• [Job]: In which lines of the data does the string "pypypy" appear? Copy every one.

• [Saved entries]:
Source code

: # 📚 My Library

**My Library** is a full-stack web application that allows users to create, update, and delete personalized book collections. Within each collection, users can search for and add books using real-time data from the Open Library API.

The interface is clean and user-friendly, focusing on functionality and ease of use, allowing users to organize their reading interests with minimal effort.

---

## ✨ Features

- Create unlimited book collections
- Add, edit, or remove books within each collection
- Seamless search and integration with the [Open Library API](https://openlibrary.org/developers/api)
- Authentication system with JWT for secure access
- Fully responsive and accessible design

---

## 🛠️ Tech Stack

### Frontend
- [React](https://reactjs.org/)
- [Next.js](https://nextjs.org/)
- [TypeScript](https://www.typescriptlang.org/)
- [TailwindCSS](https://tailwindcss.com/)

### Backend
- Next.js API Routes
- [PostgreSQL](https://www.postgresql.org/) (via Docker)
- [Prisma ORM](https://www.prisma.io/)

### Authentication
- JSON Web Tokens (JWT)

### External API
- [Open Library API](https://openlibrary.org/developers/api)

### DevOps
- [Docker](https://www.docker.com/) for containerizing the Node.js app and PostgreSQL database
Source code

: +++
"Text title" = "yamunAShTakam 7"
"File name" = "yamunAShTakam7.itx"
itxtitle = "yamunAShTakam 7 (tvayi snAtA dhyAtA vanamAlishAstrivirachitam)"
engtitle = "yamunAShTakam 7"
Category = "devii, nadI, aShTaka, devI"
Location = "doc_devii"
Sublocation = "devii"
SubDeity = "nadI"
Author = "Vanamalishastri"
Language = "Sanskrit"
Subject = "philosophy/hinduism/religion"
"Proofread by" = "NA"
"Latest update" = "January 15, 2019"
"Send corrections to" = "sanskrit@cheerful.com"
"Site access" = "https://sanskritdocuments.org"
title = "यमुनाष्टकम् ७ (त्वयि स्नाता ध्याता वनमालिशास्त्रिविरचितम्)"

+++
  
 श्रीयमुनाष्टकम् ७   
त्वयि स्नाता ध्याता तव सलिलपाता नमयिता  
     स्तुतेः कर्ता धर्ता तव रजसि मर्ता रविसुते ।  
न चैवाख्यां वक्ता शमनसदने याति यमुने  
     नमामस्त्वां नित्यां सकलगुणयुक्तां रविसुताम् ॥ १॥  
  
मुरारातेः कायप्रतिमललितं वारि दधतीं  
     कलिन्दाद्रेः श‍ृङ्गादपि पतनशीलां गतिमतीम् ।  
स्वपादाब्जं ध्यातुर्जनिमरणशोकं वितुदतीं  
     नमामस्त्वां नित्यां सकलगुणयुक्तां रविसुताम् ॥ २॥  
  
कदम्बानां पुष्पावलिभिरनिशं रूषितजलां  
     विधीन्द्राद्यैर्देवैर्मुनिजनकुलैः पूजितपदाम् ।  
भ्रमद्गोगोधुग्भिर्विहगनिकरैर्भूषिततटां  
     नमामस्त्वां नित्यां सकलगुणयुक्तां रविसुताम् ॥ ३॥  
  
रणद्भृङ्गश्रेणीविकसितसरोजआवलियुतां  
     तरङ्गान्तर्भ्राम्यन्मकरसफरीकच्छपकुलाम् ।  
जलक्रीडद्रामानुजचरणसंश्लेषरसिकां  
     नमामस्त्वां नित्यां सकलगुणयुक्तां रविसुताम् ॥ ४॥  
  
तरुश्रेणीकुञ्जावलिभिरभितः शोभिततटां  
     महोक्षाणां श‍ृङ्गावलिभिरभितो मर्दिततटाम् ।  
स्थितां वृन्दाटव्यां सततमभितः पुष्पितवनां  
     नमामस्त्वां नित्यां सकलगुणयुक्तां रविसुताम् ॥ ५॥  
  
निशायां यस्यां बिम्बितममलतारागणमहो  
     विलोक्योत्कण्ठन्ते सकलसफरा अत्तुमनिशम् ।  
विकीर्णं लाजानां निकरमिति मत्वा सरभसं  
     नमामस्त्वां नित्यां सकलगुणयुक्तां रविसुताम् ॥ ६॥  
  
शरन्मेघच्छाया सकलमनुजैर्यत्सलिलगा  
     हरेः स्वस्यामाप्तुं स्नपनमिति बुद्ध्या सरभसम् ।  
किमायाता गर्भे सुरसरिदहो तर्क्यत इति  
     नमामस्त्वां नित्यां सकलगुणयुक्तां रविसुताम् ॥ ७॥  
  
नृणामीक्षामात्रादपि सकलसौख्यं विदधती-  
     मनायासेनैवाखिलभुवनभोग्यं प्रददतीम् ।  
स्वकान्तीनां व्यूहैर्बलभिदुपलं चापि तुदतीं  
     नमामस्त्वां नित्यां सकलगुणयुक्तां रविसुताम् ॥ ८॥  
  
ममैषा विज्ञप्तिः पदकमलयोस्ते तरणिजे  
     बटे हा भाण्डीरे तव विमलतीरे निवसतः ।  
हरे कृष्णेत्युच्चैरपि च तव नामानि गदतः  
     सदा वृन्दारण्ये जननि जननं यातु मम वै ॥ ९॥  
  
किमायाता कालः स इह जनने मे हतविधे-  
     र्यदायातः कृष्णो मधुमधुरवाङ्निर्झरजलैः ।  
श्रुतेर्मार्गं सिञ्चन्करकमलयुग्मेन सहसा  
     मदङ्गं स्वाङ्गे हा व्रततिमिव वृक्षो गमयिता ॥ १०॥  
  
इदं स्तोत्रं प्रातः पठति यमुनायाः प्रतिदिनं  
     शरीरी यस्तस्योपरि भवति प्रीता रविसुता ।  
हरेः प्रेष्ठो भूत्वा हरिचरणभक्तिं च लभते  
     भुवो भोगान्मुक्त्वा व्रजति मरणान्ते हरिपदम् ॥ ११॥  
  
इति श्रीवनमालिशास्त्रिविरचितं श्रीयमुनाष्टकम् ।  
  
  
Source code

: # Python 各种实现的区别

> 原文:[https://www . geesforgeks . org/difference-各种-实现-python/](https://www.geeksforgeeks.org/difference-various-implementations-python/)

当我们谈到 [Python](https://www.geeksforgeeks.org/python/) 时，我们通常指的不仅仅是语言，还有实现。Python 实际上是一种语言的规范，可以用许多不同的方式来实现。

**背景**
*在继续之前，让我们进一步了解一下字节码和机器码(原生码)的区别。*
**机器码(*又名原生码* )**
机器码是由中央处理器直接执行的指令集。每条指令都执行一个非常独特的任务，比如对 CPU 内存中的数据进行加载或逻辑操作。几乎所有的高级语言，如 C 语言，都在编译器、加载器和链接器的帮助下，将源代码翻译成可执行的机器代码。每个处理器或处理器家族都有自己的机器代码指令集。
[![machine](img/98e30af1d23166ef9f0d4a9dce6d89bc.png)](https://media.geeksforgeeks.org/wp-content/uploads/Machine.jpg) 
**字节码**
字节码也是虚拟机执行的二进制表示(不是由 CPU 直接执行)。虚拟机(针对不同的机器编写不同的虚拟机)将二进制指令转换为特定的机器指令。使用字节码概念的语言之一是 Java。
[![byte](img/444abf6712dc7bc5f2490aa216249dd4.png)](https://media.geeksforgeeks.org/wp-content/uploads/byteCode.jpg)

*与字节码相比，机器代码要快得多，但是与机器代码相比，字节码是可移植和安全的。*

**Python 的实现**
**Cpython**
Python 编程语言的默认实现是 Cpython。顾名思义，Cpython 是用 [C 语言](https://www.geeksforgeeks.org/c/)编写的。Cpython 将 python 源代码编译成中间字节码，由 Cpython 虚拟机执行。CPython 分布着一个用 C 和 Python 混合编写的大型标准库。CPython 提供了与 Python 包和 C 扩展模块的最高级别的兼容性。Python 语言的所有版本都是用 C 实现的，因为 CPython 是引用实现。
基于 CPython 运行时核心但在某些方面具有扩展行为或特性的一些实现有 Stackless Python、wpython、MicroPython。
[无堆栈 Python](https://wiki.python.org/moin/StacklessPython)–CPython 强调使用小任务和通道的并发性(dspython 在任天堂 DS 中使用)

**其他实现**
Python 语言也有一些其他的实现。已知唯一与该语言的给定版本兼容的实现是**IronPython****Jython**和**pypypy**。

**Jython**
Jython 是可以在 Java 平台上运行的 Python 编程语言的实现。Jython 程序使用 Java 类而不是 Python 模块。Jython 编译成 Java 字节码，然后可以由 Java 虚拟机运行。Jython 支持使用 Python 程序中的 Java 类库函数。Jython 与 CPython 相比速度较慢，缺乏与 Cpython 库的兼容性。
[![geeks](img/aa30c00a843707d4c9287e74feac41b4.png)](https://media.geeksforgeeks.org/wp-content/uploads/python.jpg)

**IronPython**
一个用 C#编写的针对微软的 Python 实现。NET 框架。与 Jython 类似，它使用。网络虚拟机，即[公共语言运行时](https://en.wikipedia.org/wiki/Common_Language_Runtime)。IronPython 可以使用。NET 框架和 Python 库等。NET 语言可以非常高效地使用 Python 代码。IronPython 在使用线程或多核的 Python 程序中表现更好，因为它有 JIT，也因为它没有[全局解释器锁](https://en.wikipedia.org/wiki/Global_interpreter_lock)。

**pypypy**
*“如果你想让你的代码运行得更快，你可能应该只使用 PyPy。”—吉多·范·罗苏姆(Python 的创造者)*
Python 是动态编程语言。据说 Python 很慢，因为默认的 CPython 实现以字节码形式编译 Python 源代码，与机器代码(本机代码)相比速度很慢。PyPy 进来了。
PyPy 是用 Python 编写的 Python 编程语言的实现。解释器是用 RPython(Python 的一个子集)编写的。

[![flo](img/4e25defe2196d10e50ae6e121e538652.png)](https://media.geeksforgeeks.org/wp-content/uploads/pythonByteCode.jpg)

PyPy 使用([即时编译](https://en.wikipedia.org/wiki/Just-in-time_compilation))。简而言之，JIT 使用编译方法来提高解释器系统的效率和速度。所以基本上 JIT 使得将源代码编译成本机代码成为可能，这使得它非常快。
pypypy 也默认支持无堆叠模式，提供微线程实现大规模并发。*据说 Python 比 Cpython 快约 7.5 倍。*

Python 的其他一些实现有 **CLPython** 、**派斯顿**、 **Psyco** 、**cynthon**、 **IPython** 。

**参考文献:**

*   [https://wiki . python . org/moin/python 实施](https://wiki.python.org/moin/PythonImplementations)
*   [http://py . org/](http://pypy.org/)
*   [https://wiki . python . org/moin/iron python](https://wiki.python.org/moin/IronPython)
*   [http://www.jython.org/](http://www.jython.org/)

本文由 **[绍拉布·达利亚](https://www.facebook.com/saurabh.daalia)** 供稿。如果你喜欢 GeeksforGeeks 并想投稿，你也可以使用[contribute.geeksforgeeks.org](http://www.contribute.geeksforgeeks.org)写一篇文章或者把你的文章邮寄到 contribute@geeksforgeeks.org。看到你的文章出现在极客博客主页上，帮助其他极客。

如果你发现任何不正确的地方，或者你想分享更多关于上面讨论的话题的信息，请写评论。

• [Solution to the problem]:
Python 语言也有一些其他的实现。已知唯一与该语言的给定版本兼容的实现是**IronPython****Jython**和**pypypy**。
**pypypy**
pypypy 也默认支持无堆叠模式，提供微线程实现大规模并发。*据说 Python 比 Cpython 快约 7.5 倍。*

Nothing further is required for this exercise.